The federal government's messaging around Macquarie Point suggests Tasmania, too, must play the community investment game to ride out risks around such a relatively enormous federal and state expenditure.

What's the funding model?

Questions are often asked whether governments must be the ones funding big stadiums.

The two main examples of private funding in Australia are Docklands and Stadium Australia.

Docklands was built at a profit by private investors and eventually bought out by the AFL two decades later. Tenant clubs often felt the financial pain under early tenancy conditions.

On the other hand, Stadium Australia was eventually bought from its investors by the NSW government after profits failed to materialise.

Sydney's Stadium Australia is now owned by state government agency Venues NSW. (AAP: Dan Himbrechts)

There are also some smaller private stadiums, such as the Dolphins and Sharks' home grounds in the NRL, and Cazalys owned by AFL Cairns.

"Governments are almost always the central funder of sports stadia and arenas in Australia," Buckland said.

"Very few leagues, and fewer teams, can generate the kind of revenue you need to pay for the operations and maintenance of infrastructure, let alone pay back the capital.

"But there are ways sports infrastructure can be delivered which taps both public and private sectors, helps protect taxpayers from risks, and achieve both commercial and social objectives."

The Macquarie Point proposal earmarks $85 million of its budget coming from private partnerships. If achieved, it would represent one of the larger private stadium outlays yet seen, but still not sustain much of the total cost.

"Perth Stadium was delivered utilising a Public Private Partnership," Buckland explained.
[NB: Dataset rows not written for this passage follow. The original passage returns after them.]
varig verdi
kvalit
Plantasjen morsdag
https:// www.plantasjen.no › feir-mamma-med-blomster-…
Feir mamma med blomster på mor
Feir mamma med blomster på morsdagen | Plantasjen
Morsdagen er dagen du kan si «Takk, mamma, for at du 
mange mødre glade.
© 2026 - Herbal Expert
"The government pays part of the costs and contracts business to do the rest. Business then takes responsibility for operating and maintaining the stadium and surrounding precinct.

"They also get to keep the revenue associated with the stadium.

"A model like that could work well given what we know about this proposal."

A different world

Government spending on stadiums can be controversial overseas, but in Australia it is rare to see much political blowback. The controversies end up largely forgotten once a footy is kicked.

Australia spends a lot on sport, community and elite. The size and scope of the Tasmanian projects, in a small and disadvantaged polity, may prove more difficult to navigate.

Albanese's announcement was met by a wave of loud protesters, requesting the money be spent elsewhere on hospitals and housing.

Sport administrators regularly argue that their elite-level funding is in service of something greater. Tasmanian football figures have long tied lack of elite representation to falling community participation rates.

Any recent football club headquarters project will show the norm is to win public funding by bringing community purposes into the fold.

The appeal of the Tasmanian AFL team is usually pitched as a way to revitalise a struggling game and engage young people on the ageing and deprived Apple Isle.

Given the federal government has now funded Macquarie Point, other jurisdictions may also come calling for funding.

For example, Canberra Stadium desperately requires upgrades or replacement in order to continue to service the community.

While $240 million might be a drop in the federal budget, multiples of that may have impacts elsewhere on the economy.

Only time will tell how the Tasmanian investment will play out.